- _Reading text_:
◆ ◆ ◆ ◆ ◆

The influence of the state on the economy is legitimised through two main aims: increasing the options available to the individual – and hence their liberty – by securing broad-based prosperity, and addressing externalities and frictions that the market cannot address, thereby also increasing prosperity, increasing the options open to individuals, and protecting individuals from unreasonable harm. These obligations create distinct pressures in the short-term and the medium-to-long-term. For the former, it is clear that right now, moves need to be made to address both the real-terms deprivation that households are experiencing and to address the closely related issue of excessive inflation that is rapidly eroding the value of people’s income. For the latter, the only sustainable way of improving broad-based prosperity is to increase productivity per hour worked, allowing incomes to grow or individuals to take increasing amounts of leisure time without sacrificing current living standards.
As an aside, this latter pressure does not mean that union
efforts are not vital in increasing wages. They are. And efforts should be made
to increase the bargaining power of unions to address unfairly low wages and
wage growth. It is, however, the case that the productivity of a worker is necessarily
a cap on the income that worker can receive – if a company were to pay every
employee more than the value of what they produced, the company would be
running a loss. More broadly, it couldn’t be the case for every company to do
this, as there simply wouldn’t be enough stuff made to do this. Therefore,
while structural changes are needed to improve pay, such structural changes can
only result in a one-off uplift in incomes, and hence can’t generate
sustainable increases independently of increases to productivity in the sense
that they can’t increase incomes indefinitely (though it should be noted that
some studies do show changes in organisational structures do influence
productivity).

◆ ◆ ◆ ◆ ◆

- _Raw records_:
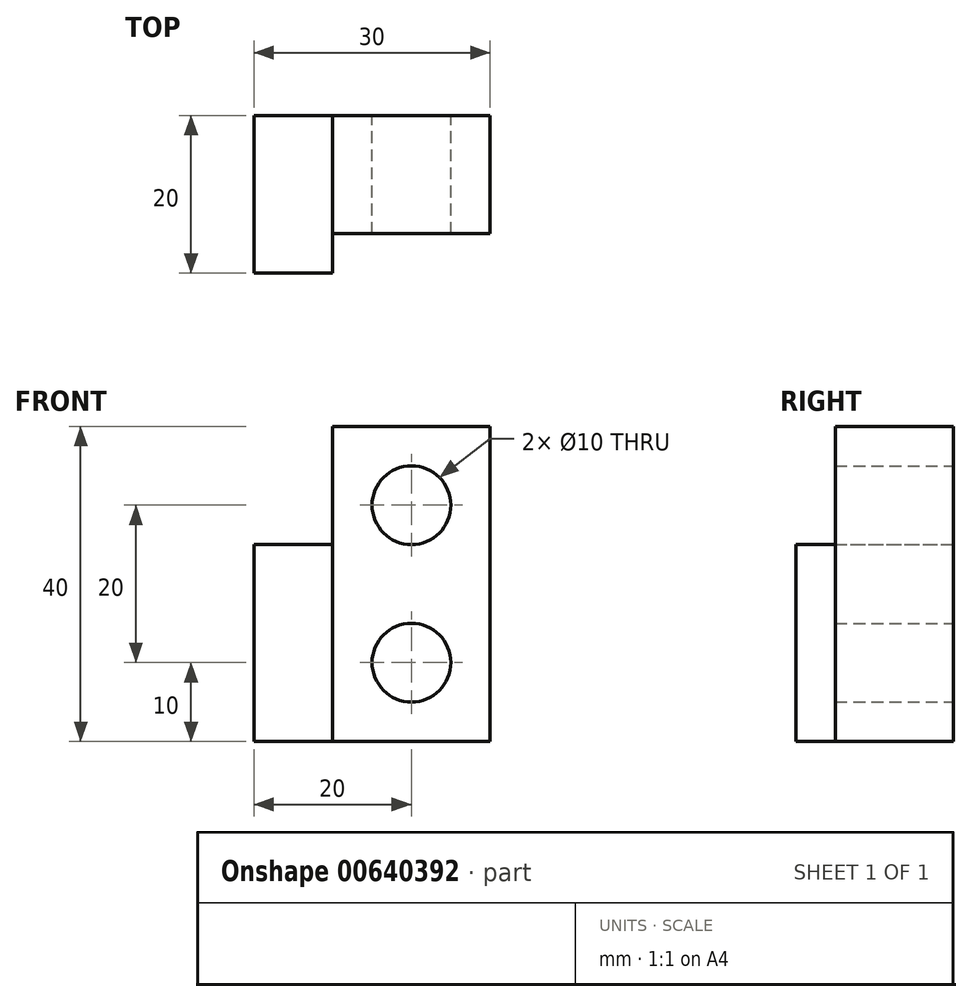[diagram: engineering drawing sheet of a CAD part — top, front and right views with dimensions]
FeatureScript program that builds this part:
annotation { "Feature Type Name" : "Feature", "Feature Type Description" : "" }
export const myFeature = defineFeature(function(context is Context, id is Id, definition is map)
    precondition{}
    {
        {
            var Q0;
            Q0=qCreatedBy(makeId("Front.planeOp"),FACE);
            var sketch = newSketch(context, id + "F0", { "sketchPlane" : qUnion([Q0])});
            skLineSegment(sketch, "E0.bottom", {"start": v(-10, 20) * mm, "end": v(10, 20) * mm});
            skLineSegment(sketch, "E0.top", {"start": v(-10, -20) * mm, "end": v(10, -20) * mm});
            skLineSegment(sketch, "E0.left", {"start": v(-10, 20) * mm, "end": v(-10, -20) * mm});
            skLineSegment(sketch, "E0.right", {"start": v(10, 20) * mm, "end": v(10, -20) * mm});
            skPoint(sketch, "E0.middle", {"position": v(0, 0) * mm});
            skLineSegment(sketch, "E1.bottom", {"start": v(-10, -20) * mm, "end": v(-20, -20) * mm});
            skLineSegment(sketch, "E1.top", {"start": v(-10, 5) * mm, "end": v(-20, 5) * mm});
            skLineSegment(sketch, "E1.left", {"start": v(-10, -20) * mm, "end": v(-10, 5) * mm});
            skLineSegment(sketch, "E1.right", {"start": v(-20, -20) * mm, "end": v(-20, 5) * mm});
            skCircle(sketch, "E2", {"center": v(0, -10) * mm, "radius": 5 * mm});
            skCircle(sketch, "E3", {"center": v(0, 10) * mm, "radius": 5 * mm});
            skSolve(sketch);
        }
        {
            var Q0;
            Q0=makeQuery(id+"F0.imprint","IMPRINT",FACE,{"disambiguationData":[TD([[makeQuery(id+"F0.imprint","IMPRINT",EDGE,{"derivedFrom":sQuery(id+"F0.wireOp",EDGE,"E0.bottom")}),-1.0]])]});
            extrude(context, id + "F1", {"entities" : qUnion([Q0]), "depth" : 15 * mm, "offsetDistance" : 25 * mm});
        }
        {
            var Q0;
            Q0=makeQuery(id+"F0.imprint","IMPRINT",FACE,{"disambiguationData":[TD([[makeQuery(id+"F0.imprint","IMPRINT",EDGE,{"derivedFrom":sQuery(id+"F0.wireOp",EDGE,"E1.bottom")}),-1.0]])]});
            extrude(context, id + "F2", {"entities" : qUnion([Q0]), "operationType" : NewBodyOperationType.ADD, "depth" : 20 * mm, "offsetDistance" : 25 * mm});
        }
    });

◆ ◆ ◆ ◆ ◆

- _Task prompt_: Please list every outcome that the passage on the state and the economy says follows from addressing externalities and frictions that the market cannot address.

- _Output below_:
- Increasing prosperity
- Increasing the options open to individuals
- Protecting individuals from unreasonable harm